As part of the "Art + Design of a European Private Collection" session on Wednesday, September 23, 2020, PIASA presents a coherent collection of furniture and works of art by artists from the second half of the 20th century, including Daniel Buren.
The artist began his training in the workshop of "general painting and decoration" of the School of Fine Arts from 1957 to 1960 and then extended it at the School of Fine Arts from where he will be dismissed for absenteeism. On the occasion of an order for decorative mosaics in a hotel in St. Croix in the Caribbean, Buren used for the first time a canvas woven of white and colored vertical stripes.

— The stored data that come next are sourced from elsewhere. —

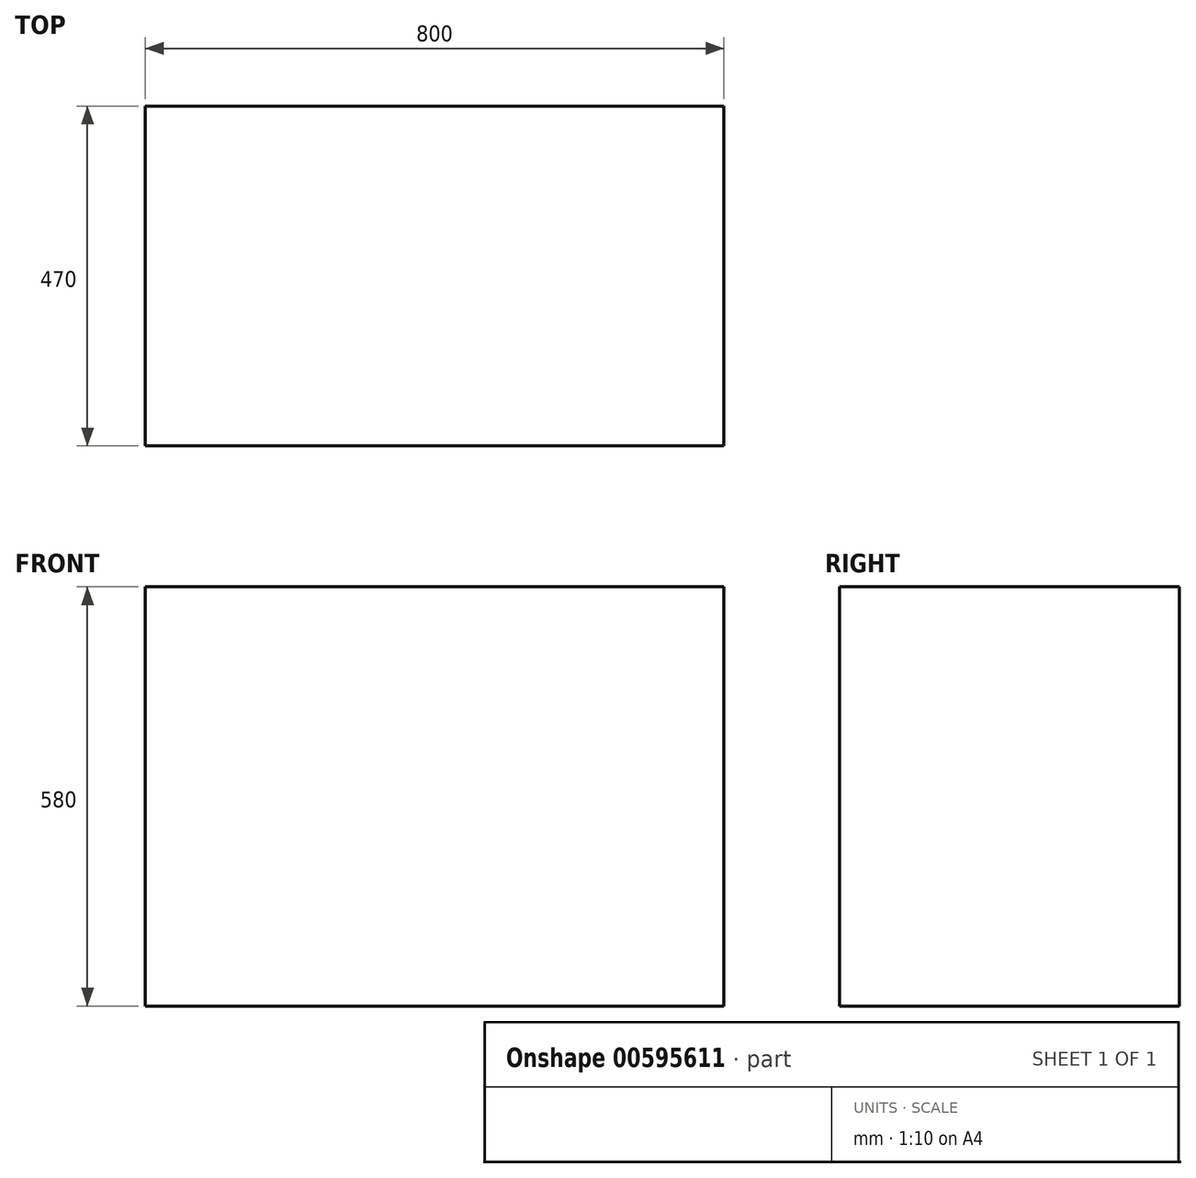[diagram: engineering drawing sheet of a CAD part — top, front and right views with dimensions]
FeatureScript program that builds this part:
annotation { "Feature Type Name" : "Feature", "Feature Type Description" : "" }
export const myFeature = defineFeature(function(context is Context, id is Id, definition is map)
    precondition{}
    {
        {
            var Q0;
            Q0=qCreatedBy(makeId("Front.planeOp"),FACE);
            var sketch = newSketch(context, id + "F0", { "sketchPlane" : qUnion([Q0])});
            skLineSegment(sketch, "E0.bottom", {"start": v(0, 0) * mm, "end": v(800, 0) * mm});
            skLineSegment(sketch, "E0.top", {"start": v(0, 580) * mm, "end": v(800, 580) * mm});
            skLineSegment(sketch, "E0.left", {"start": v(0, 0) * mm, "end": v(0, 580) * mm});
            skLineSegment(sketch, "E0.right", {"start": v(800, 0) * mm, "end": v(800, 580) * mm});
            skSolve(sketch);
        }
        {
            var Q0;
            Q0=makeQuery(id+"F0.imprint","IMPRINT",FACE,{"disambiguationData":[TD([[makeQuery(id+"F0.imprint","IMPRINT",EDGE,{"derivedFrom":sQuery(id+"F0.wireOp",EDGE,"E0.bottom")}),1.0]])]});
            extrude(context, id + "F1", {"entities" : qUnion([Q0]), "depth" : 470 * mm, "offsetDistance" : 25 * mm});
        }
    });
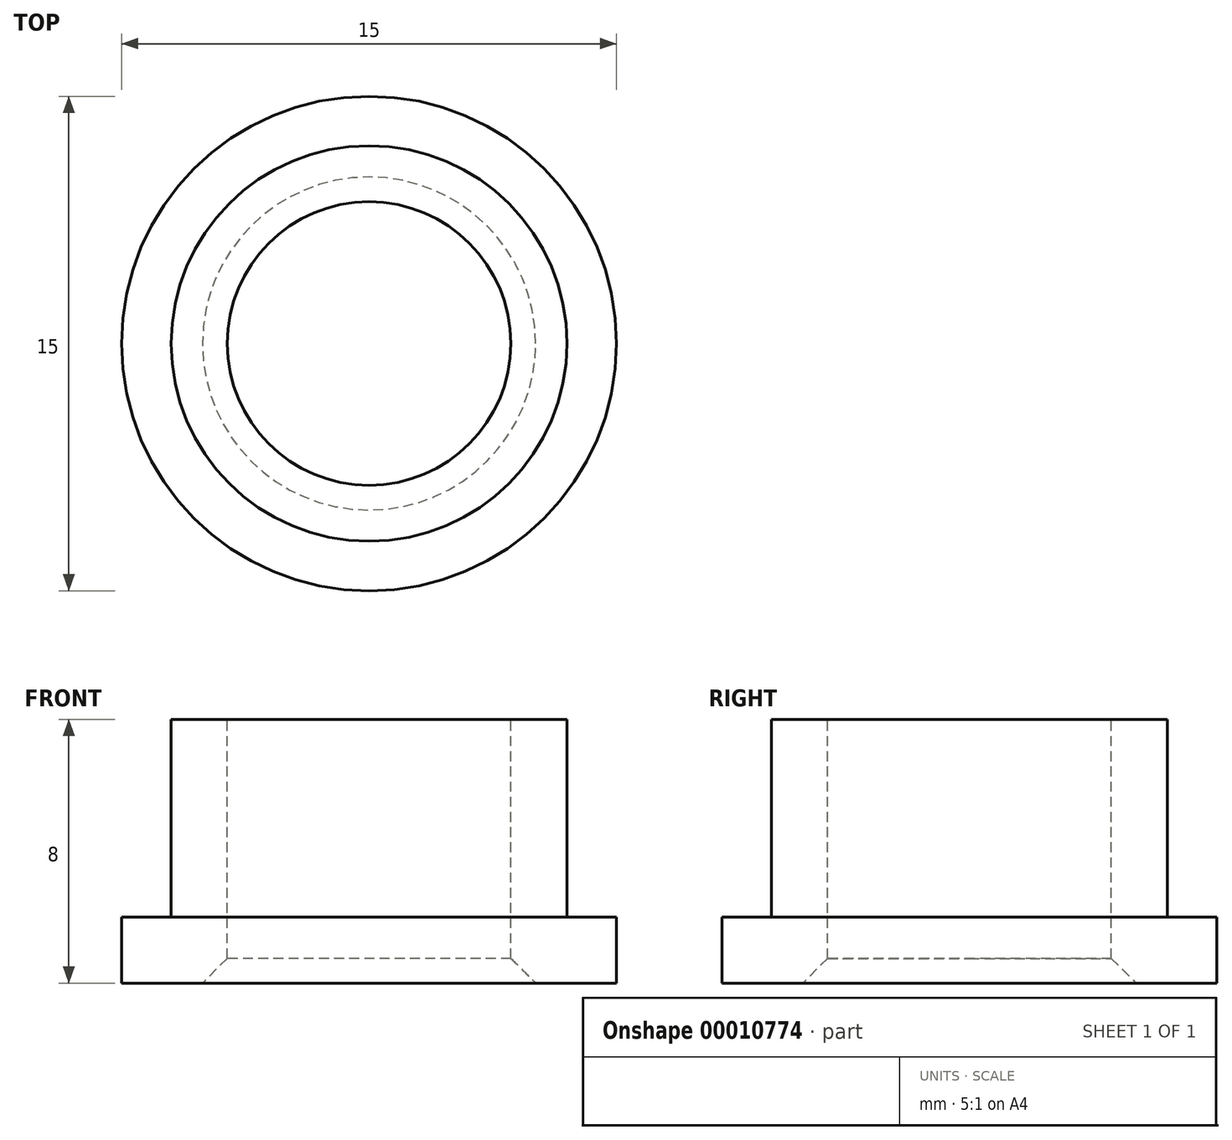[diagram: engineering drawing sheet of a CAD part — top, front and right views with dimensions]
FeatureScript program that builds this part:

This motif will be used as a background for works with biomorphic motifs that he will execute between 1965 and 1966 and then become from 1967 "the visual tool" (Buren) from which he will legitimize his entire conception of painting. Buren will limit his manual intervention to the application of white paint on the two white stripes located at the ends of his canvases, themselves freed from their frames and frames.

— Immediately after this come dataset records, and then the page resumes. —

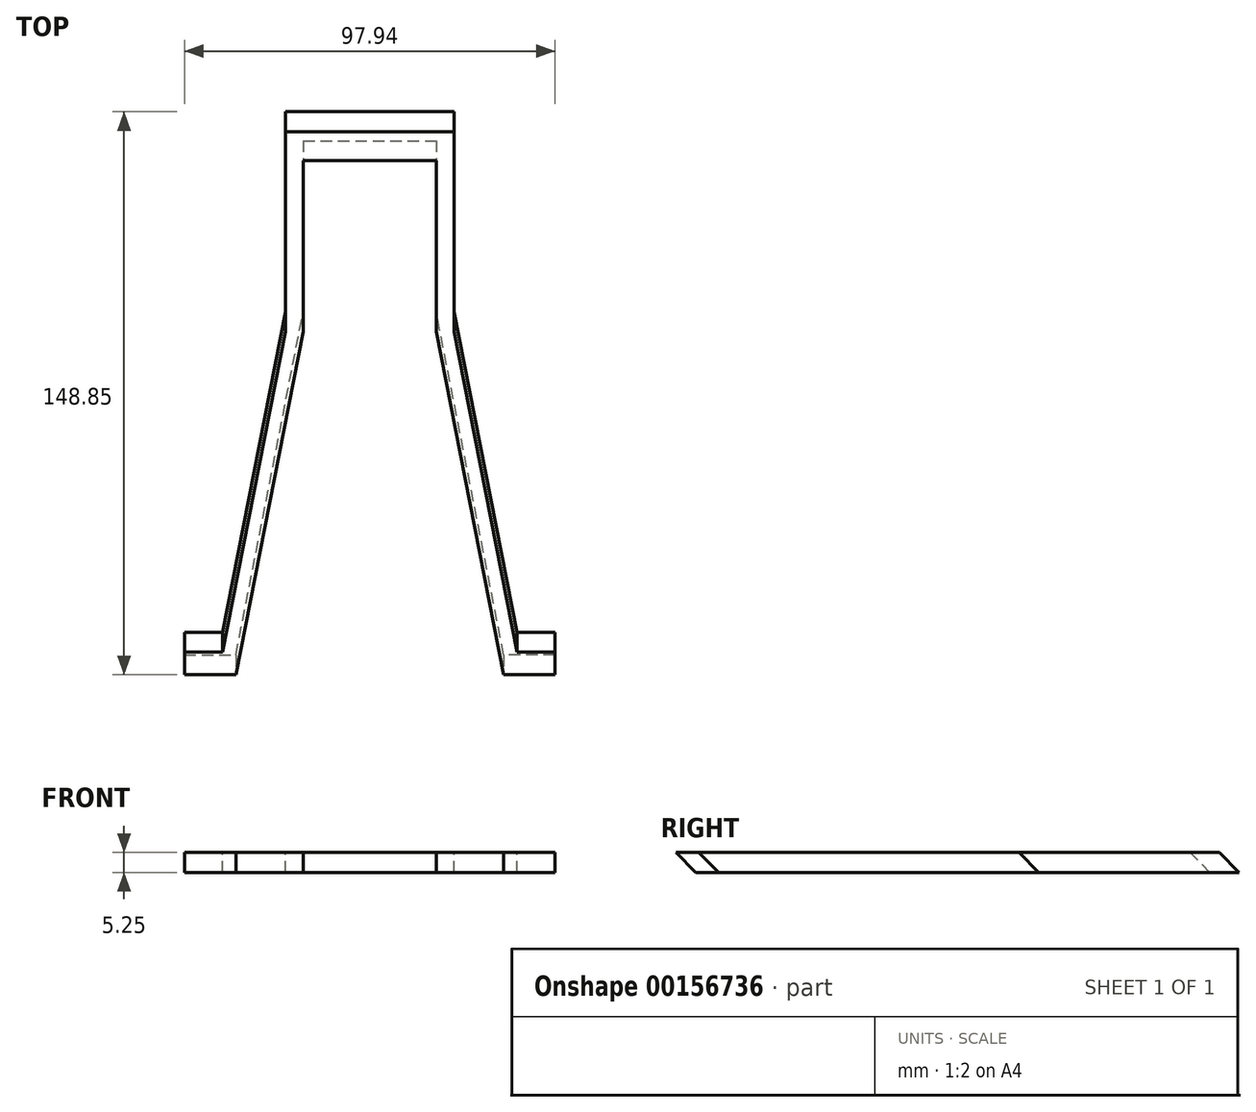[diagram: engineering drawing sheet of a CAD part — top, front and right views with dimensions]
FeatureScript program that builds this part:
annotation { "Feature Type Name" : "Feature", "Feature Type Description" : "" }
export const myFeature = defineFeature(function(context is Context, id is Id, definition is map)
    precondition{}
    {
        {
            var Q0;
            Q0=qCreatedBy(makeId("Top.planeOp"),FACE);
            var sketch = newSketch(context, id + "F0", { "sketchPlane" : qUnion([Q0])});
            skLineSegment(sketch, "E0.right", {"start": v(-17.58, 31.4) * mm, "end": v(-17.58, -13.86) * mm});
            skPoint(sketch, "E0.middle", {"position": v(0, 0) * mm});
            skLineSegment(sketch, "E1.0", {"start": v(-22.34, 39.1) * mm, "end": v(-22.34, -13.86) * mm});
            skLineSegment(sketch, "E2", {"start": v(-22.34, -13.86) * mm, "end": v(-38.87, -98.5) * mm});
            skLineSegment(sketch, "E3", {"start": v(-38.87, -98.5) * mm, "end": v(-48.97, -98.5) * mm});
            skLineSegment(sketch, "E4", {"start": v(-48.97, -98.5) * mm, "end": v(-48.97, -104.5) * mm});
            skLineSegment(sketch, "E5", {"start": v(-48.97, -104.5) * mm, "end": v(-38.87, -104.5) * mm});
            skLineSegment(sketch, "E6", {"start": v(-38.87, -104.5) * mm, "end": v(-35.4, -104.5) * mm});
            skLineSegment(sketch, "E7", {"start": v(-35.4, -104.5) * mm, "end": v(-17.58, -13.86) * mm});
            skLineSegment(sketch, "E8", {"start": v(-22.34, 39.1) * mm, "end": v(0, 39.1) * mm});
            skLineSegment(sketch, "E9.MirrorCS", {"start": v(38.87, -104.5) * mm, "end": v(35.4, -104.5) * mm});
            skLineSegment(sketch, "E10.MirrorCS", {"start": v(48.97, -104.5) * mm, "end": v(38.87, -104.5) * mm});
            skLineSegment(sketch, "E11.MirrorCS", {"start": v(48.97, -98.5) * mm, "end": v(48.97, -104.5) * mm});
            skLineSegment(sketch, "E12.MirrorCS", {"start": v(38.87, -98.5) * mm, "end": v(48.97, -98.5) * mm});
            skLineSegment(sketch, "E13.MirrorCS", {"start": v(22.34, -13.86) * mm, "end": v(38.87, -98.5) * mm});
            skLineSegment(sketch, "E14.MirrorCS", {"start": v(17.58, 31.4) * mm, "end": v(17.58, -13.86) * mm});
            skLineSegment(sketch, "E15.MirrorCS", {"start": v(35.4, -104.5) * mm, "end": v(17.58, -13.86) * mm});
            skLineSegment(sketch, "E16.MirrorCS", {"start": v(22.34, 39.1) * mm, "end": v(0, 39.1) * mm});
            skLineSegment(sketch, "E17.MirrorCS", {"start": v(22.34, 39.1) * mm, "end": v(22.34, -13.86) * mm});
            skLineSegment(sketch, "E18", {"start": v(-17.58, 31.4) * mm, "end": v(17.58, 31.4) * mm});
            skSolve(sketch);
        }
        {
            var Q0;
            Q0=qCreatedBy(makeId("Right.planeOp"),FACE);
            var sketch = newSketch(context, id + "F1", { "sketchPlane" : qUnion([Q0])});
            skLineSegment(sketch, "E19", {"start": v(0, 0) * mm, "end": v(-5.25, 5.25) * mm});
            skSolve(sketch);
        }
        {
            var Q0;
            Q0 = qSketchRegion(id + "F0", true);
            var Q1;
            Q1 = qConstructionFilter(qBodyType(qCreatedBy(id + "F1" ,EDGE), BodyType.WIRE), ConstructionObject.NO);
            sweep(context, id + "F2", {"profiles" : qUnion([Q0]), "path" : qUnion([Q1])});
        }
    });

This renunciation of the pictorial gesture, bringing painting back to its zero degree, will be accompanied by public demonstrations organized between January and September 1967 by the group B. M. P. T. formed by Buren and the painters Olivier Mosset, Michel Parmentier and Niele Toroni. Motivated by the same critical reflection on painting but also on the art world and its system, the artists of B. M. P. T. developed an elementary formal vocabulary (vertical stripes, horizontal stripes, black circles, brush marks) whose execution is based on a mechanical and repetitive gesture.
Daniel Buren (born 1938)
White acrylic paint on white and orange striped fabric, November 1979
ESTIMATE UPON REQUEST
Their choice of minimal intervention and perfect neutrality stems from a desire to break with the illusion of art, to demystify painting in order to better assert its pure and simple presence. The series of Manifestations organized by B. M. P. T. are to be understood as a methodical destabilization of the system. Thus, during Manifestation 3 organized in June 1967 at the Musée des Arts Décoratifs in Paris, the public was installed in front of 4 canvases of an impersonal style created by each of the members. After 45 minutes of waiting, the spectators received a leaflet informing them that they had only been invited to look at the painting.
The group disbanded after five joint demonstrations that had taken place in 9 months because Parmentier refused the principle of having each person paint a canvas in the style of the other three. These Manifestations led Buren to define a new status for painting: "Painting should no longer be the vision/illusion, even mental, of a phenomenon (nature, subconscious, geometry...), but VISUALITY of painting itself" (1969).
The two works we present, White acrylic painting on white and orange striped fabric, (November 1979) and White acrylic painting on white and blue striped fabric (November 1979), show that the subject shown corresponds to the technique used: it is made up of vertical white and blue, or white and orange stripes 8.7 cm wide, the two extreme white stripes being covered with white paint, on the front and back. By this "reduction of the painted fact" (Buren), the artist questions and develops the notion of painting to the very limits of its functioning. Depriving painting of any emotional charge, he reveals nothing other than its material reality.